◆ **What to work on**:
Read the data line by line and say how many lines contain the string "pour", giving the number alone.

####

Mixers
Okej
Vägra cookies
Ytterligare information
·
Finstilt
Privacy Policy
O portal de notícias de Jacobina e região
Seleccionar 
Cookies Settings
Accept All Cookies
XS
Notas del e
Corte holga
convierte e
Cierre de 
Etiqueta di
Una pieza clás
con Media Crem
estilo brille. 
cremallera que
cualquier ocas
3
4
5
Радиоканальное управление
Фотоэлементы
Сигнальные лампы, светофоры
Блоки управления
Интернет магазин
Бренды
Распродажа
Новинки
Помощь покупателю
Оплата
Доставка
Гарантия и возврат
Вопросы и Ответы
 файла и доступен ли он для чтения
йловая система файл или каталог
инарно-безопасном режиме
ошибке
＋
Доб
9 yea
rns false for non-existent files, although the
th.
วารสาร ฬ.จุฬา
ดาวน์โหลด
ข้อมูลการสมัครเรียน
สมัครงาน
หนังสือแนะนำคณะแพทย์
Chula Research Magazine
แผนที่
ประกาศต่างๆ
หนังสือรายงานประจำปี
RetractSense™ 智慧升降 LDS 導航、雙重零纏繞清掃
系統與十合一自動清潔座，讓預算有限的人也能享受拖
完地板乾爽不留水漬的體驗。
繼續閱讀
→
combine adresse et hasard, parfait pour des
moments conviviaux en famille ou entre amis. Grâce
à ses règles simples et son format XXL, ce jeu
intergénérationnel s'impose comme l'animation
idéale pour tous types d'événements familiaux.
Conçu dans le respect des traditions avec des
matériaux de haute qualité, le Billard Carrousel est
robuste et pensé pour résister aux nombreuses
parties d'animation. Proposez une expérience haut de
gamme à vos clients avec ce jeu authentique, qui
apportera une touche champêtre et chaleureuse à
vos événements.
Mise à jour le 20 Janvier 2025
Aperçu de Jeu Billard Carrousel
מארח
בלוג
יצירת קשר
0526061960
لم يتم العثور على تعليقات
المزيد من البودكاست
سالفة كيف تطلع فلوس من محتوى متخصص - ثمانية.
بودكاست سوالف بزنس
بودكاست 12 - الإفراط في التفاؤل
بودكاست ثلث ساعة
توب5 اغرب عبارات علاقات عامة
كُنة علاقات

####

◆ **Worked solution**:
3